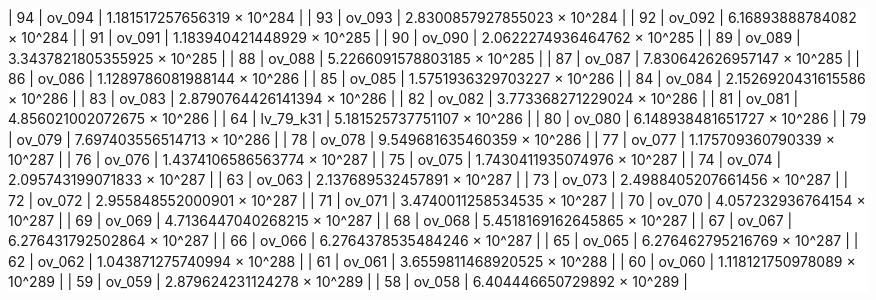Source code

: | 94 | ov_094 | 1.181517257656319 × 10^284 |
| 93 | ov_093 | 2.8300857927855023 × 10^284 |
| 92 | ov_092 | 6.16893888784082 × 10^284 |
| 91 | ov_091 | 1.183940421448929 × 10^285 |
| 90 | ov_090 | 2.0622274936464762 × 10^285 |
| 89 | ov_089 | 3.3437821805355925 × 10^285 |
| 88 | ov_088 | 5.2266091578803185 × 10^285 |
| 87 | ov_087 | 7.830642626957147 × 10^285 |
| 86 | ov_086 | 1.1289786081988144 × 10^286 |
| 85 | ov_085 | 1.5751936329703227 × 10^286 |
| 84 | ov_084 | 2.1526920431615586 × 10^286 |
| 83 | ov_083 | 2.8790764426141394 × 10^286 |
| 82 | ov_082 | 3.773368271229024 × 10^286 |
| 81 | ov_081 | 4.856021002072675 × 10^286 |
| 64 | lv_79_k31 | 5.181525737751107 × 10^286 |
| 80 | ov_080 | 6.148938481651727 × 10^286 |
| 79 | ov_079 | 7.697403556514713 × 10^286 |
| 78 | ov_078 | 9.549681635460359 × 10^286 |
| 77 | ov_077 | 1.175709360790339 × 10^287 |
| 76 | ov_076 | 1.4374106586563774 × 10^287 |
| 75 | ov_075 | 1.7430411935074976 × 10^287 |
| 74 | ov_074 | 2.095743199071833 × 10^287 |
| 63 | ov_063 | 2.137689532457891 × 10^287 |
| 73 | ov_073 | 2.4988405207661456 × 10^287 |
| 72 | ov_072 | 2.955848552000901 × 10^287 |
| 71 | ov_071 | 3.4740011258534535 × 10^287 |
| 70 | ov_070 | 4.057232936764154 × 10^287 |
| 69 | ov_069 | 4.7136447040268215 × 10^287 |
| 68 | ov_068 | 5.4518169162645865 × 10^287 |
| 67 | ov_067 | 6.276431792502864 × 10^287 |
| 66 | ov_066 | 6.2764378535484246 × 10^287 |
| 65 | ov_065 | 6.276462795216769 × 10^287 |
| 62 | ov_062 | 1.043871275740994 × 10^288 |
| 61 | ov_061 | 3.6559811468920525 × 10^288 |
| 60 | ov_060 | 1.118121750978089 × 10^289 |
| 59 | ov_059 | 2.879624231124278 × 10^289 |
| 58 | ov_058 | 6.404446650729892 × 10^289 |
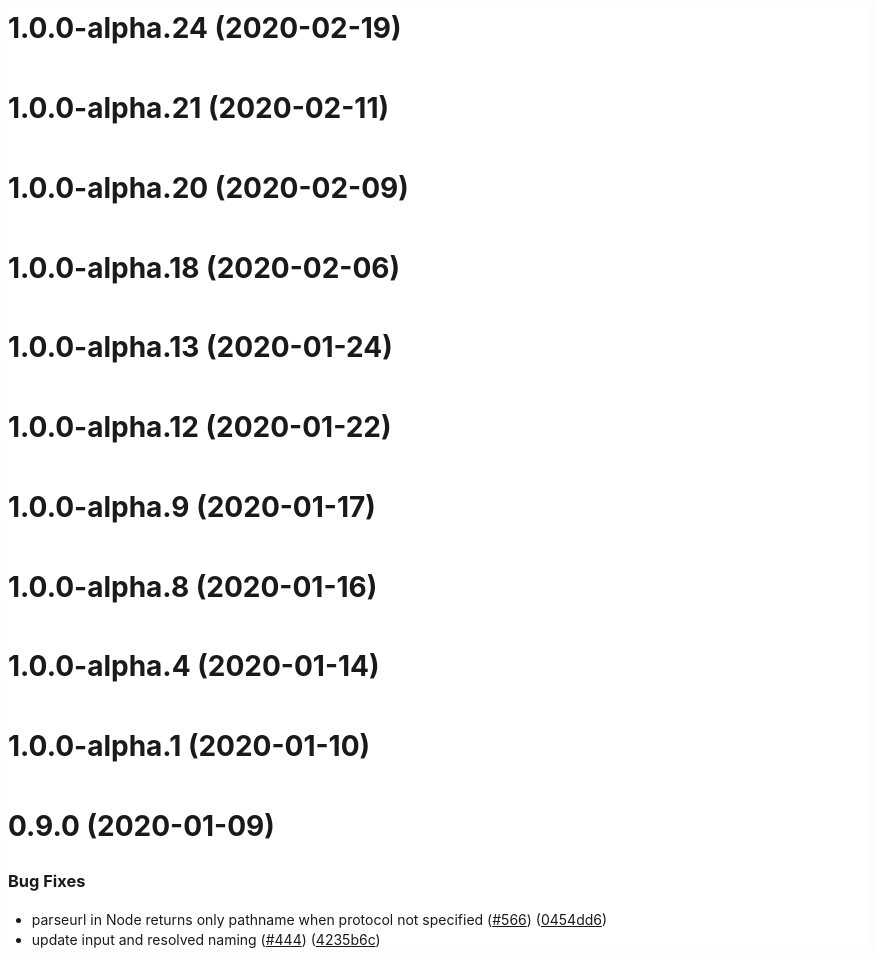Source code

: 

# 1.0.0-alpha.24 (2020-02-19)



# 1.0.0-alpha.21 (2020-02-11)



# 1.0.0-alpha.20 (2020-02-09)



# 1.0.0-alpha.18 (2020-02-06)



# 1.0.0-alpha.13 (2020-01-24)



# 1.0.0-alpha.12 (2020-01-22)



# 1.0.0-alpha.9 (2020-01-17)



# 1.0.0-alpha.8 (2020-01-16)



# 1.0.0-alpha.4 (2020-01-14)



# 1.0.0-alpha.1 (2020-01-10)



# 0.9.0 (2020-01-09)


### Bug Fixes

* parseurl in Node returns only pathname when protocol not specified ([#566](https://github.com/aws/aws-sdk-js-v3/issues/566)) ([0454dd6](https://github.com/aws/aws-sdk-js-v3/commit/0454dd6aa252cb07f6a6bc5d9b10ce1ec703735d))
* update input and resolved naming ([#444](https://github.com/aws/aws-sdk-js-v3/issues/444)) ([4235b6c](https://github.com/aws/aws-sdk-js-v3/commit/4235b6c64099c9c36481e5649e1be982490e028c))
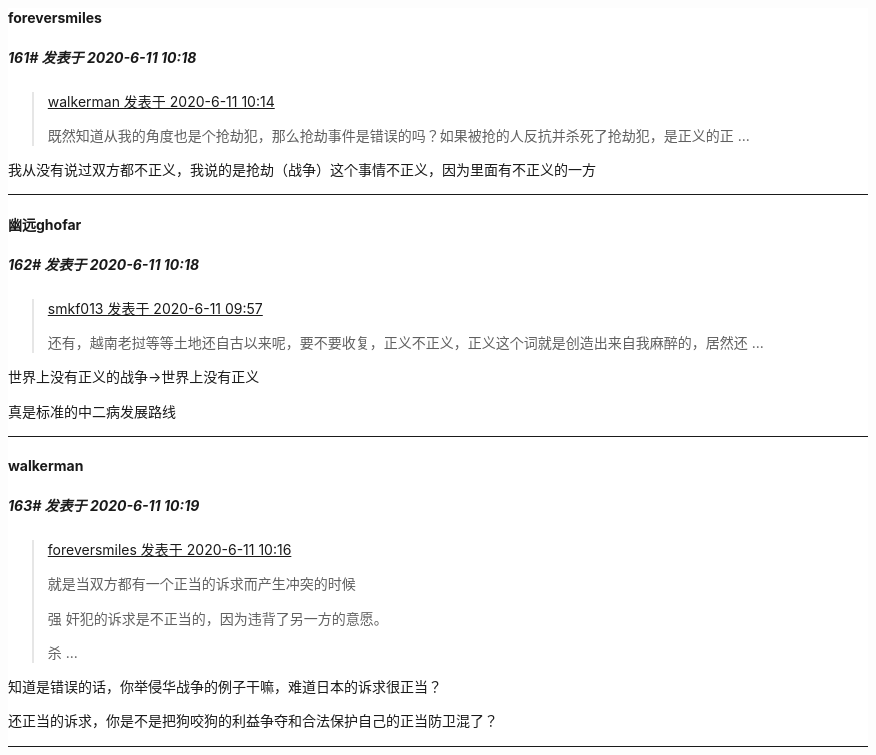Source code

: ####  foreversmiles  
##### 161#       发表于 2020-6-11 10:18



<blockquote><a href="httphttps://bbs.saraba1st.com/2b/forum.php?mod=redirect&amp;goto=findpost&amp;pid=47759525&amp;ptid=1940846" target="_blank">walkerman 发表于 2020-6-11 10:14</a>

既然知道从我的角度也是个抢劫犯，那么抢劫事件是错误的吗？如果被抢的人反抗并杀死了抢劫犯，是正义的正 ...</blockquote>
我从没有说过双方都不正义，我说的是抢劫（战争）这个事情不正义，因为里面有不正义的一方







*****

####  幽远ghofar  
##### 162#       发表于 2020-6-11 10:18



<blockquote><a href="httphttps://bbs.saraba1st.com/2b/forum.php?mod=redirect&amp;goto=findpost&amp;pid=47759290&amp;ptid=1940846" target="_blank">smkf013 发表于 2020-6-11 09:57</a>

还有，越南老挝等等土地还自古以来呢，要不要收复，正义不正义，正义这个词就是创造出来自我麻醉的，居然还 ...</blockquote>
世界上没有正义的战争→世界上没有正义


真是标准的中二病发展路线







*****

####  walkerman  
##### 163#       发表于 2020-6-11 10:19



<blockquote><a href="httphttps://bbs.saraba1st.com/2b/forum.php?mod=redirect&amp;goto=findpost&amp;pid=47759549&amp;ptid=1940846" target="_blank">foreversmiles 发表于 2020-6-11 10:16</a>

就是当双方都有一个正当的诉求而产生冲突的时候

强 奸犯的诉求是不正当的，因为违背了另一方的意愿。

杀 ...</blockquote>
知道是错误的话，你举侵华战争的例子干嘛，难道日本的诉求很正当？


还正当的诉求，你是不是把狗咬狗的利益争夺和合法保护自己的正当防卫混了？







*****
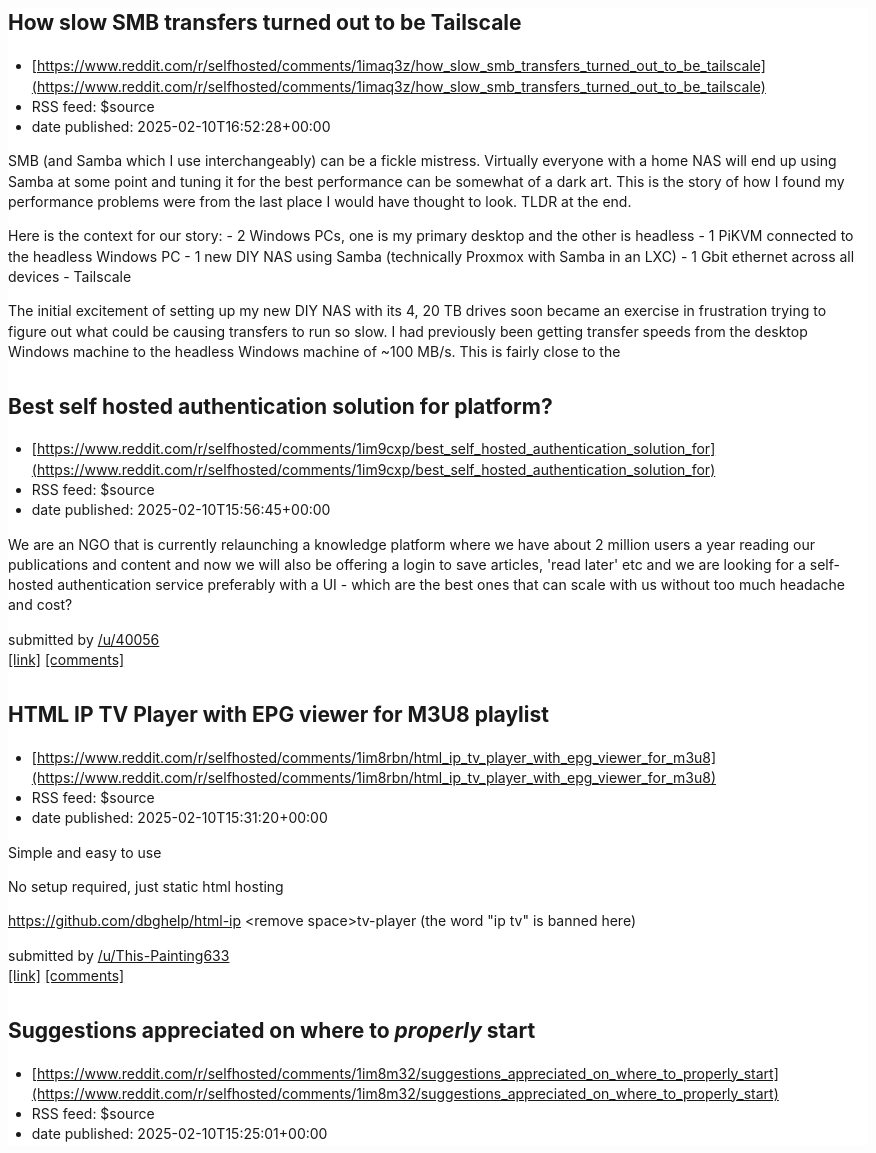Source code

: ## How slow SMB transfers turned out to be Tailscale
 - [https://www.reddit.com/r/selfhosted/comments/1imaq3z/how_slow_smb_transfers_turned_out_to_be_tailscale](https://www.reddit.com/r/selfhosted/comments/1imaq3z/how_slow_smb_transfers_turned_out_to_be_tailscale)
 - RSS feed: $source
 - date published: 2025-02-10T16:52:28+00:00

<div class="md"><p>SMB (and Samba which I use interchangeably) can be a fickle mistress. Virtually everyone with a home NAS will end up using Samba at some point and tuning it for the best performance can be somewhat of a dark art. This is the story of how I found my performance problems were from the last place I would have thought to look. TLDR at the end.</p> <p>Here is the context for our story: - 2 Windows PCs, one is my primary desktop and the other is headless - 1 PiKVM connected to the headless Windows PC - 1 new DIY NAS using Samba (technically Proxmox with Samba in an LXC) - 1 Gbit ethernet across all devices - Tailscale</p> <p>The initial excitement of setting up my new DIY NAS with its 4, 20 TB drives soon became an exercise in frustration trying to figure out what could be causing transfers to run so slow. I had previously been getting transfer speeds from the desktop Windows machine to the headless Windows machine of ~100 MB/s. This is fairly close to the

## Best self hosted authentication solution for platform?
 - [https://www.reddit.com/r/selfhosted/comments/1im9cxp/best_self_hosted_authentication_solution_for](https://www.reddit.com/r/selfhosted/comments/1im9cxp/best_self_hosted_authentication_solution_for)
 - RSS feed: $source
 - date published: 2025-02-10T15:56:45+00:00

<div class="md"><p>We are an NGO that is currently relaunching a knowledge platform where we have about 2 million users a year reading our publications and content and now we will also be offering a login to save articles, &#39;read later&#39; etc and we are looking for a self-hosted authentication service preferably with a UI - which are the best ones that can scale with us without too much headache and cost? </p> </div> &#32; submitted by &#32; <a href="https://www.reddit.com/user/40056"> /u/40056 </a> <br/> <span><a href="https://www.reddit.com/r/selfhosted/comments/1im9cxp/best_self_hosted_authentication_solution_for/">[link]</a></span> &#32; <span><a href="https://www.reddit.com/r/selfhosted/comments/1im9cxp/best_self_hosted_authentication_solution_for/">[comments]</a></span>

## HTML IP TV Player with EPG viewer for M3U8 playlist
 - [https://www.reddit.com/r/selfhosted/comments/1im8rbn/html_ip_tv_player_with_epg_viewer_for_m3u8](https://www.reddit.com/r/selfhosted/comments/1im8rbn/html_ip_tv_player_with_epg_viewer_for_m3u8)
 - RSS feed: $source
 - date published: 2025-02-10T15:31:20+00:00

<div class="md"><p>Simple and easy to use</p> <p>No setup required, just static html hosting</p> <p><a href="https://github.com/dbghelp/html-ip">https://github.com/dbghelp/html-ip</a> &lt;remove space&gt;tv-player (the word &quot;ip tv&quot; is banned here)</p> </div> &#32; submitted by &#32; <a href="https://www.reddit.com/user/This-Painting633"> /u/This-Painting633 </a> <br/> <span><a href="https://www.reddit.com/r/selfhosted/comments/1im8rbn/html_ip_tv_player_with_epg_viewer_for_m3u8/">[link]</a></span> &#32; <span><a href="https://www.reddit.com/r/selfhosted/comments/1im8rbn/html_ip_tv_player_with_epg_viewer_for_m3u8/">[comments]</a></span>

## Suggestions appreciated on where to *properly* start
 - [https://www.reddit.com/r/selfhosted/comments/1im8m32/suggestions_appreciated_on_where_to_properly_start](https://www.reddit.com/r/selfhosted/comments/1im8m32/suggestions_appreciated_on_where_to_properly_start)
 - RSS feed: $source
 - date published: 2025-02-10T15:25:01+00:00
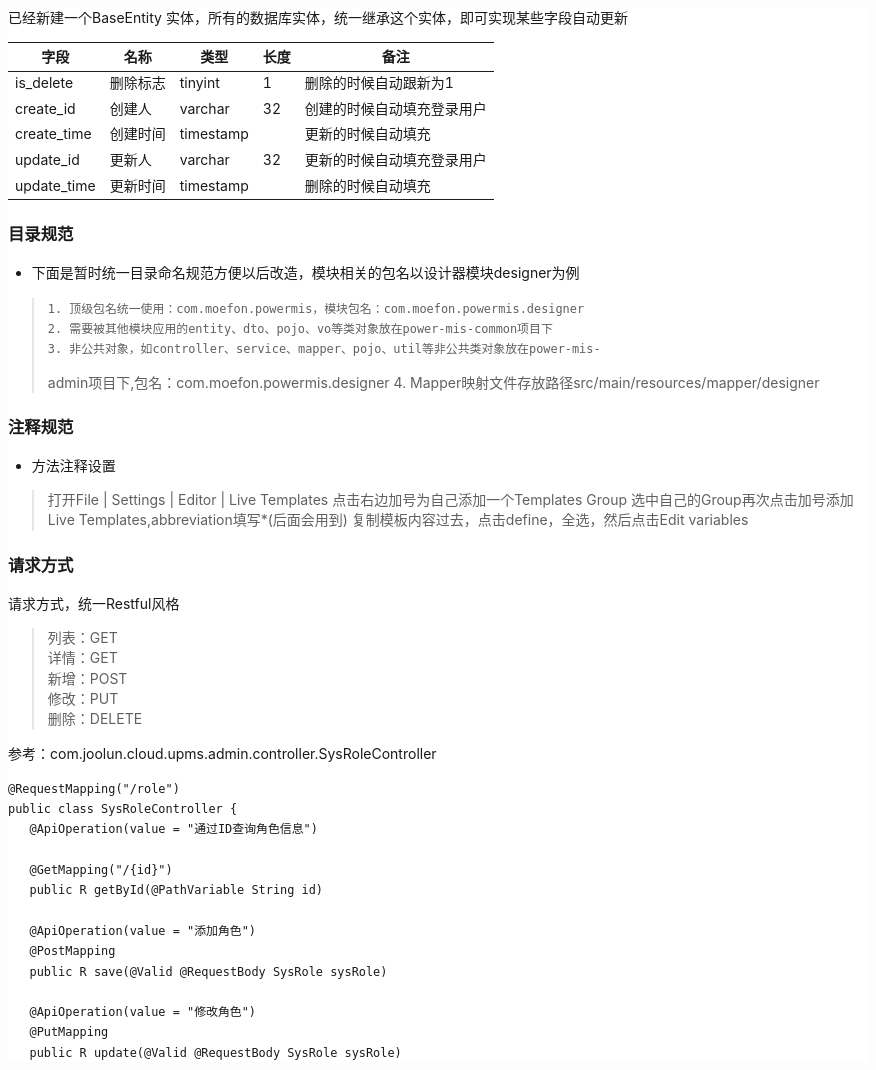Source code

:已经新建一个BaseEntity 实体，所有的数据库实体，统一继承这个实体，即可实现某些字段自动更新

字段 | 名称 | 类型 | 长度 | 备注  
---|---|---|---|---  
is_delete | 删除标志 | tinyint | 1 | 删除的时候自动跟新为1  
create_id | 创建人 | varchar | 32 | 创建的时候自动填充登录用户  
create_time | 创建时间 | timestamp |  | 更新的时候自动填充  
update_id | 更新人 | varchar | 32 | 更新的时候自动填充登录用户  
update_time | 更新时间 | timestamp |  | 删除的时候自动填充  
  
### 目录规范

  * 下面是暂时统一目录命名规范方便以后改造，模块相关的包名以设计器模块designer为例

>     1. 顶级包名统一使用：com.moefon.powermis，模块包名：com.moefon.powermis.designer
>     2. 需要被其他模块应用的entity、dto、pojo、vo等类对象放在power-mis-common项目下
>     3. 非公共对象，如controller、service、mapper、pojo、util等非公共类对象放在power-mis-
> admin项目下,包名：com.moefon.powermis.designer
>     4. Mapper映射文件存放路径src/main/resources/mapper/designer

### 注释规范

  * 方法注释设置

> 打开File | Settings | Editor | Live Templates 点击右边加号为自己添加一个Templates Group
> 选中自己的Group再次点击加号添加Live Templates,abbreviation填写*(后面会用到)
> 复制模板内容过去，点击define，全选，然后点击Edit variables

### 请求方式

请求方式，统一Restful风格

> 列表：GET  
> 详情：GET  
> 新增：POST  
> 修改：PUT  
> 删除：DELETE

参考：com.joolun.cloud.upms.admin.controller.SysRoleController

    
    
    @RequestMapping("/role")
    public class SysRoleController {
       @ApiOperation(value = "通过ID查询角色信息")
    
       @GetMapping("/{id}")
       public R getById(@PathVariable String id)
    
       @ApiOperation(value = "添加角色")
       @PostMapping
       public R save(@Valid @RequestBody SysRole sysRole)
    
       @ApiOperation(value = "修改角色")
       @PutMapping
       public R update(@Valid @RequestBody SysRole sysRole)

--------

» **Exercise**:
In the listing above, find each line containing "Templates" and copy it.

» **Result of the task**:
> 打开File | Settings | Editor | Live Templates 点击右边加号为自己添加一个Templates Group
> 选中自己的Group再次点击加号添加Live Templates,abbreviation填写*(后面会用到)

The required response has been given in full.